Thought you guys might enjoy this...............It's during the second half of the program.

http://video.WLUCtv6.com/global/vid...t=flv&clipId1=6064498&at1=News&h1=Discovering 7-18&flvUri=&partnerclipid=


Enjoy!


----------



## itchn2fish (Dec 15, 2005)

Thanks very much for posting this, I enjoyed it thouroughly........so much so that it left me wanting more, as it ended so abruptly. His spirit lives on indeed and has accompanied me on many occasions. Here's to you, John and to you,target-panic, for the link.


----------



## Steve (Jan 15, 2000)

Wow, what an awesome video. I had never seen this before.


----------



## target-panic (Jan 9, 2006)

I actually knew John. I grew up in Ishpeming, and he lived just a couple of miles away on Deer Lake Rd.
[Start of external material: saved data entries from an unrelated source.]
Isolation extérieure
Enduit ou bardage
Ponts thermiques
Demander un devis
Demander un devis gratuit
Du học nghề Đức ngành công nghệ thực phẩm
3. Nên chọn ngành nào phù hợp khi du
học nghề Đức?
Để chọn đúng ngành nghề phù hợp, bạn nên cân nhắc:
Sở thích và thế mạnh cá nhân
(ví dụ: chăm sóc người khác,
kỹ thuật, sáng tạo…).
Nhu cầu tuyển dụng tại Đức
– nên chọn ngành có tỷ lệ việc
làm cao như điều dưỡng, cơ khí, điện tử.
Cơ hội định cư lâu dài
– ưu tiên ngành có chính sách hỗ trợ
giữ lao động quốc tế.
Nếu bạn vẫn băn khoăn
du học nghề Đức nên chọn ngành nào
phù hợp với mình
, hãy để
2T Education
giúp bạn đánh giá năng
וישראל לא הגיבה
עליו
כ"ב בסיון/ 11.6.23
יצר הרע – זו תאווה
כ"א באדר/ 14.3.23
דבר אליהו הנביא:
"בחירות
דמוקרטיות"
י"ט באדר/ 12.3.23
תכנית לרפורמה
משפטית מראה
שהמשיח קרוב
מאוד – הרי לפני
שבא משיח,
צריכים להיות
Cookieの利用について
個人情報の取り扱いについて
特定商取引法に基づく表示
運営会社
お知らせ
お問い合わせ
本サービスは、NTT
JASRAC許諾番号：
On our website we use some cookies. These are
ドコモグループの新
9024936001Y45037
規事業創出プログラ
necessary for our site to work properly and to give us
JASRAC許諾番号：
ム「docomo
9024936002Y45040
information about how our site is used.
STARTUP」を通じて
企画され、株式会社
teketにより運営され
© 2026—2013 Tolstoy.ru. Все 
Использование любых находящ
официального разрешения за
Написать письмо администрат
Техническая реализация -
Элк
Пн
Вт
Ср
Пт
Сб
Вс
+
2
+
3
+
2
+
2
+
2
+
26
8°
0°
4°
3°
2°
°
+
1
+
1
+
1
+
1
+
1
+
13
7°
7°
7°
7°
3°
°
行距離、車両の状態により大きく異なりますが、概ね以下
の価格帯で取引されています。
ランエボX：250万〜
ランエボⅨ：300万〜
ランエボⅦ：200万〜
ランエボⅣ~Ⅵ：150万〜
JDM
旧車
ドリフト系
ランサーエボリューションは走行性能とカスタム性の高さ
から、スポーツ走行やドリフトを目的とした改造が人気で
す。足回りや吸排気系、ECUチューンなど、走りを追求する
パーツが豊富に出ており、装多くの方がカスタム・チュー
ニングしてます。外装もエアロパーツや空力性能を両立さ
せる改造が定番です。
His house was tucked back off of the road, and had a golden trout weather vane at the peak of the roof. When I was in High School he frequented the grocery store that I worked at. I remember that he always drove a Jeep of some sort, and it was usually pretty messy inside. I also remember that he liked his "bottle", and the dash on his Jeep was usually loaded with cigar butts, that he snuffed out right there on the dash. He would talk fishing with anyone, and even in his 80's he still liked to flirt with the young ladie that worked at the store. He was really quite a character. I always told my Dad that I was going to ask John to take me fishing. To this day, I regret not asking him, because I'm sure he probably would have.........I was only around 15 or 16 at the time.
I still feel pretty lucky to have known him.


----------



## Wellston (Dec 28, 2000)

target-panic said:


> Thought you guys might enjoy this...............It's during the second half of the program.
> 
> http://video.WLUCtv6.com/global/vid...t=flv&clipId1=6064498&at1=News&h1=Discovering 7-18&flvUri=&partnerclipid=
> 
> ...


Thanks for the link, I also enjoyed it. Started reading Trout Madness again last night.
Jim


----------



## itchn2fish (Dec 15, 2005)

I will look for some additional footage, if there is anything out there. Very cool interview.


----------



## Quig7557 (Dec 31, 2008)

darn, I couldn't get the link to open


----------



## itchn2fish (Dec 15, 2005)

Target-panic, can you help us out? Wha-hoppin'????


----------